Karl Kraus, Gli ultimi giorni dell'umanità. Tragedia in cinque atti con preludio ed epilogo, Milano, Adelphi, 1996, pp. 779, € 19,00Opera monumentale, concepita come rappresentazione teatrale, ma dalla difficile e laboriosa messa in scena – tanto che conosco soltanto una piéce veramente riuscita - il capolavoro di Kraus resta assai godibile come romanzo, anche se assai inconsueto.

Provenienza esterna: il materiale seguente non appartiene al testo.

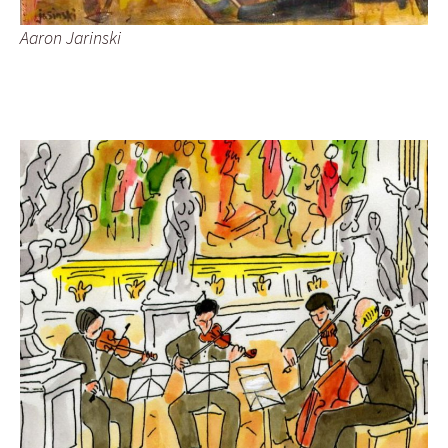
Aaron Jarinski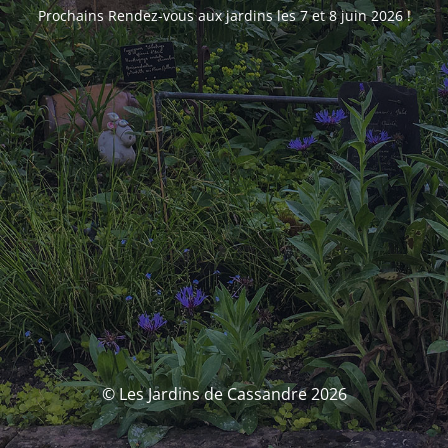
Prochains Rendez-vous aux jardins les 7 et 8 juin 2026 !
© Les Jardins de Cassandre 2026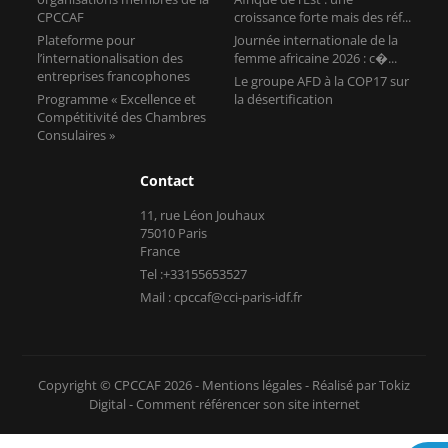
CPCCAF
croissance forte mais des réf...
Plateforme pour
Journée internationale de la
l’internationalisation des
femme africaine 2026 : c�...
entreprises francophones
Le groupe AFD à la COP17 sur
Programme « Excellence et
la désertification
Compétitivité des Chambres
Consulaires »
Contact
11, rue Léon Jouhaux
75010 Paris
France
Tel :+33155653527
Mail : cpccaf@cci-paris-idf.fr
Copyright © CPCCAF 2026 -
Mentions légales
-
Réalisé par Tokiz
Digital
-
Comment référencer son site internet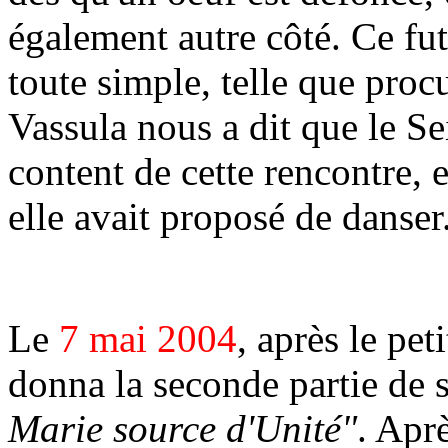
également autre côté. Ce fut
toute simple, telle que proc
Vassula nous a dit que le Se
content de cette rencontre, e
elle avait proposé de danser
Le
7 mai 2004
, après le pet
donna la seconde partie de
Marie source d'Unité"
. Apr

Ambientato in Austria durante la prima guerra mondiale è testo capace di intrecciare, in un delirio allucinatorio, le voci dei viennesi in coda per il razionamento, quelle dei tanto odiati lettori beceri di giornali (che commentano ad alta voce), dei soldati al fronte con quelle degli alti ufficiali, dei potenti e persino con quella dei due imperatori dell’alleanza (Guglielmo II e Francesco Giuseppe). Per ottenere quest’effetto straniante, l’autore si sposta di continuo, introducendo nuovi personaggi e aprendo sempre nuove scene, moltiplicandole all’infinito, tanto da renderne alcune soltanto con poche battute. Tutti i luoghi vengono toccati: dalle strade ai caffè viennesi, dalle trincee ai quartieri generali e dalle abitazioni borghesi ai luoghi prediletti di villeggiatura.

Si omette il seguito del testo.